### Supplied records

►

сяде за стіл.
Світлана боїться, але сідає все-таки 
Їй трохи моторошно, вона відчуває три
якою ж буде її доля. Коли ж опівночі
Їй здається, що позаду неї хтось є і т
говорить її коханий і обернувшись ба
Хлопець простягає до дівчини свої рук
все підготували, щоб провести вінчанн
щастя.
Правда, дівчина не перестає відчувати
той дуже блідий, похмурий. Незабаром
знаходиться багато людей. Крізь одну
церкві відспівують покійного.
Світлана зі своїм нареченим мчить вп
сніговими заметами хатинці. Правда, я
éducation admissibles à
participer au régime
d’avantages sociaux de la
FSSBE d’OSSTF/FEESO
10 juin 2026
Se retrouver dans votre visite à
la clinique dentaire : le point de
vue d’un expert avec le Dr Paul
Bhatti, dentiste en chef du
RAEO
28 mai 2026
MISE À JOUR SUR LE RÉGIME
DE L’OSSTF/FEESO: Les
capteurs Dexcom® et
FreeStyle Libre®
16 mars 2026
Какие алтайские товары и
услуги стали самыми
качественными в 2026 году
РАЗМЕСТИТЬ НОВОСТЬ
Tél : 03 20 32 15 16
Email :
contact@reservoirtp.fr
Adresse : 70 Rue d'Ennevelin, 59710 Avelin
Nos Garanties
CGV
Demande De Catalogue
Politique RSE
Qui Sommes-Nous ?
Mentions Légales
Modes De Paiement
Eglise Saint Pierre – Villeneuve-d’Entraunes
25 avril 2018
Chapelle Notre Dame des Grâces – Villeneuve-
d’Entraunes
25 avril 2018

◄

### Your instructions
Reproduce the text of all the items above character for character, keeping every line break where it is.

### Exercise answer
сяде за стіл.
Світлана боїться, але сідає все-таки 
Їй трохи моторошно, вона відчуває три
якою ж буде її доля. Коли ж опівночі
Їй здається, що позаду неї хтось є і т
говорить її коханий і обернувшись ба
Хлопець простягає до дівчини свої рук
все підготували, щоб провести вінчанн
щастя.
Правда, дівчина не перестає відчувати
той дуже блідий, похмурий. Незабаром
знаходиться багато людей. Крізь одну
церкві відспівують покійного.
Світлана зі своїм нареченим мчить вп
сніговими заметами хатинці. Правда, я
éducation admissibles à
participer au régime
d’avantages sociaux de la
FSSBE d’OSSTF/FEESO
10 juin 2026
Se retrouver dans votre visite à
la clinique dentaire : le point de
vue d’un expert avec le Dr Paul
Bhatti, dentiste en chef du
RAEO
28 mai 2026
MISE À JOUR SUR LE RÉGIME
DE L’OSSTF/FEESO: Les
capteurs Dexcom® et
FreeStyle Libre®
16 mars 2026
Какие алтайские товары и
услуги стали самыми
качественными в 2026 году
РАЗМЕСТИТЬ НОВОСТЬ
Tél : 03 20 32 15 16
Email :
contact@reservoirtp.fr
Adresse : 70 Rue d'Ennevelin, 59710 Avelin
Nos Garanties
CGV
Demande De Catalogue
Politique RSE
Qui Sommes-Nous ?
Mentions Légales
Modes De Paiement
Eglise Saint Pierre – Villeneuve-d’Entraunes
25 avril 2018
Chapelle Notre Dame des Grâces – Villeneuve-
d’Entraunes
25 avril 2018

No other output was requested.